凝香又羞又笑,笑陆成发现自己被拒之门外的郁闷心情,炕上阿南坐着让舅舅帮他穿裤子呢,听到动静扭头看向门板,毫不怀疑地叫道:“爹爹!”
陆成嗯了声,猜到妻子在做什么,他无奈道:“爹爹去端水,给阿南洗脸。”
等他端着一盆温水回来时,阿木阿南已经跑到灶房里玩了。陆成将水盆放在屋檐下,见阿南领着阿木去后院看将军,陆成没有喊他们,做贼似的往东屋走,到了门口,就见媳妇跪立在炕沿上,上半身前倾,听动静应该是在叠被子,两只绣花鞋探出了炕沿,还没他巴掌大。

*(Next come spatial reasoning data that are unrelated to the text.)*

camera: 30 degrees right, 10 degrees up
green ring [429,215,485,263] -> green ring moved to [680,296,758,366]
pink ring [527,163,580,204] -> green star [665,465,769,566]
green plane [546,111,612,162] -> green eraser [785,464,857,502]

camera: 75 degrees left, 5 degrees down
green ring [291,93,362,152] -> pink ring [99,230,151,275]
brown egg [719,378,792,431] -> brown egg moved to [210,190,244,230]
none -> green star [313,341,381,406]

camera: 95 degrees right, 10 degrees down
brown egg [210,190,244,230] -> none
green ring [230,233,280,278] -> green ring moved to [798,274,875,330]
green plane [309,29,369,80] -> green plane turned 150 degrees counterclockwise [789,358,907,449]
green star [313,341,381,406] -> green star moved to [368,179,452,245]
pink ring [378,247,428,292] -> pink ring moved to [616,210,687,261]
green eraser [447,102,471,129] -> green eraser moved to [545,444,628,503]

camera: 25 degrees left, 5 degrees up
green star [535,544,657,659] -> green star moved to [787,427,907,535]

陆成悄悄走了进去,倏地搂住妻子的小腰,直直将她的上半身扶正,都靠在他怀里。
“香儿”只是分开这么会儿功夫,陆成就发现自己想媳妇了,嘴唇直往她脖子上凑。
“我刚叠好的被子!”被子因为他的偷袭又散开了,凝香气得用胳膊肘撞了他一下,听着仿佛只是生气,红红的耳根却泄。露了她的紧张。她一脸红陆成就心痒痒,大手立即往上挪。
“你别闹。”
大早上他就不正经,凝香使劲儿躲闪,奈何力气太小,快弯成虾米了也没躲开陆成执着的大爪子,被人欺负得脸红如霞,转眼就从跪着变成了歪在炕头。脑袋跟腰低下去了,后头还翘着,看得陆成眼睛都快红了,想不顾一切,后院孩子们突然折了回来。

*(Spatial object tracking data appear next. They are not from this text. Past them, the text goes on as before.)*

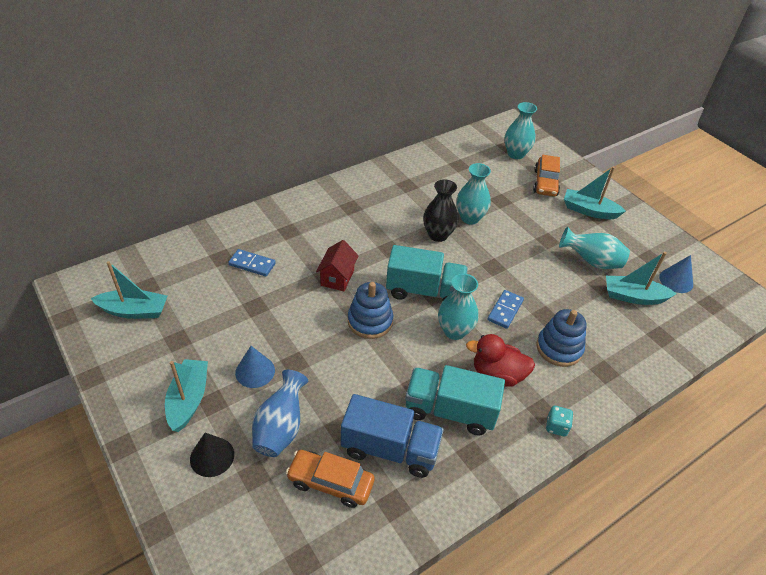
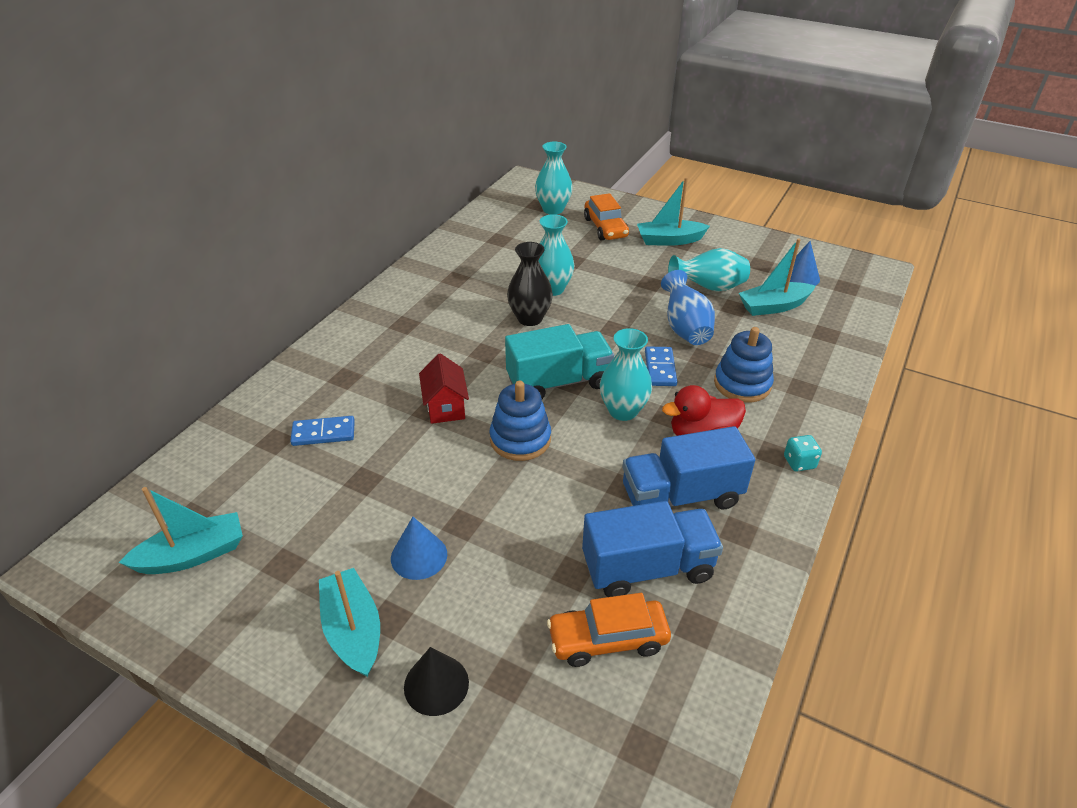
camera: 25 degrees left, 5 degrees down
blue vase [252,370,308,457] -> blue vase moved to [661,270,715,345]
turquoise truck [405,365,505,436] -> blue truck [622,426,755,509]

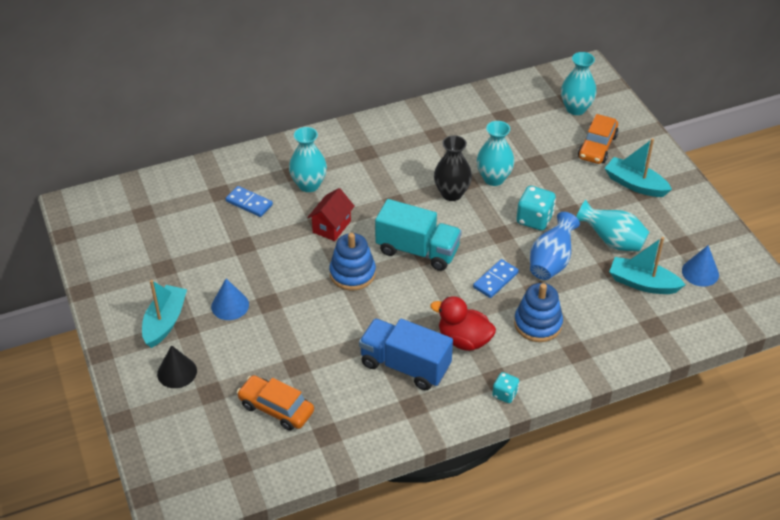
camera: 40 degrees right, 5 degrees up
turquoise boat [119,487,243,574] -> none
blue truck [582,501,723,597] -> none
turquoise vase [600,328,652,421] -> turquoise vase moved to [289,127,327,192]
none -> turquoise dice [516,186,556,231]

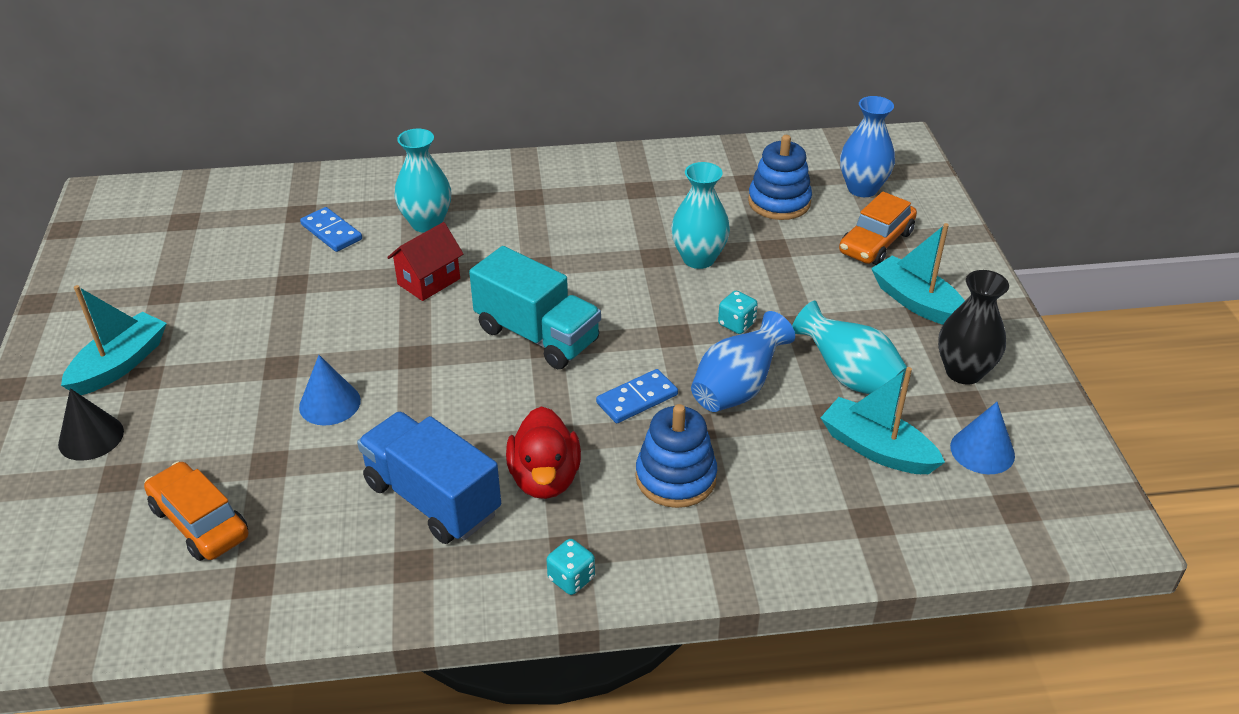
camera: 15 degrees right, 5 degrees down
blue cone [211,278,249,320] -> blue cone moved to [299,355,361,426]
blue stacking toy [329,233,376,291] -> blue stacking toy moved to [748,135,812,220]
red duck [430,296,496,351] -> red duck turned 135 degrees counterclockwise [506,406,581,499]
black vase [434,135,472,201] -> black vase moved to [938,270,1009,385]
turquoise dice [516,186,556,231] -> turquoise dice [718,291,758,334], size x0.60
turquoise vase [561,52,597,115] -> blue vase [840,96,895,197]

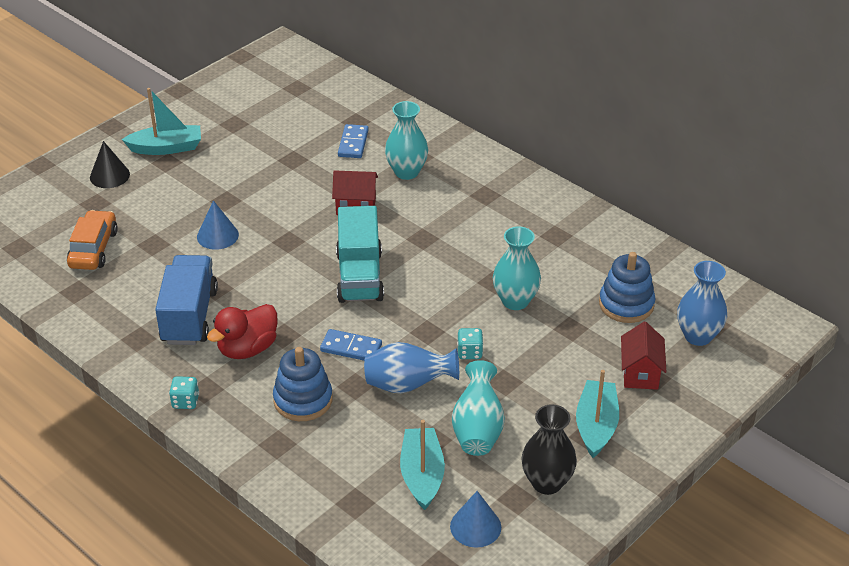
camera: 50 degrees right, 0 degrees up
orange car [839,191,917,265] -> red house [621,322,666,390]

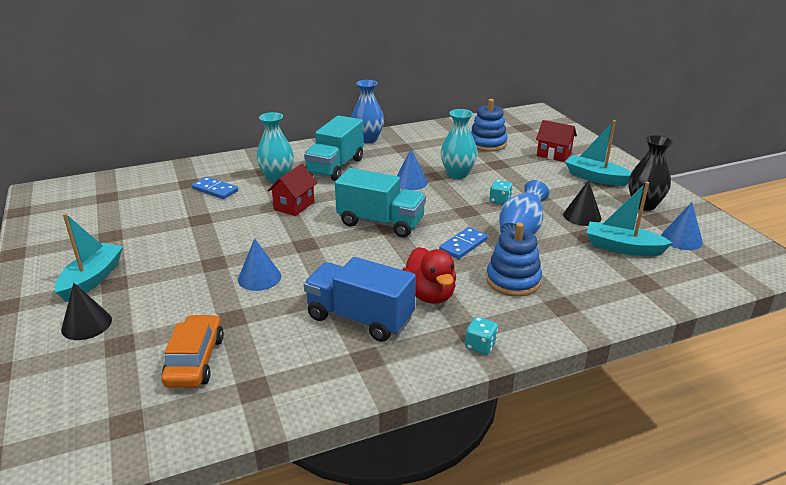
camera: 65 degrees left, 10 degrees down
orange car [67,210,118,270] -> orange car turned 60 degrees clockwise [161,314,224,388]
turquoise vase [452,360,505,456] -> black cone [563,180,601,226]
blue vase [677,261,727,346] -> blue vase moved to [351,80,384,143]
none -> turquoise truck [304,115,364,181]
none -> blue cone [397,149,428,190]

“晚上再收拾你。”玩笑般拍了她一巴掌,陆成将脸红红的媳妇抱到地上,赶在孩子们过来前香了一口,桃花眼里都是笑,“我叠被子,你们先去洗脸。”
凝香低着脑袋出去了,心扑通扑通地跳。
陆成动作很快,两个被团叠到一块儿,再铺铺炕褥,这才跳到地上,走出去,就见阿木已经洗完脸了,正在擦脸,阿南拉臭般蹲在水盆前,脖子下面围了个兜兜,紧紧闭着眼睛让娘亲撩水帮他洗,别提有多乖。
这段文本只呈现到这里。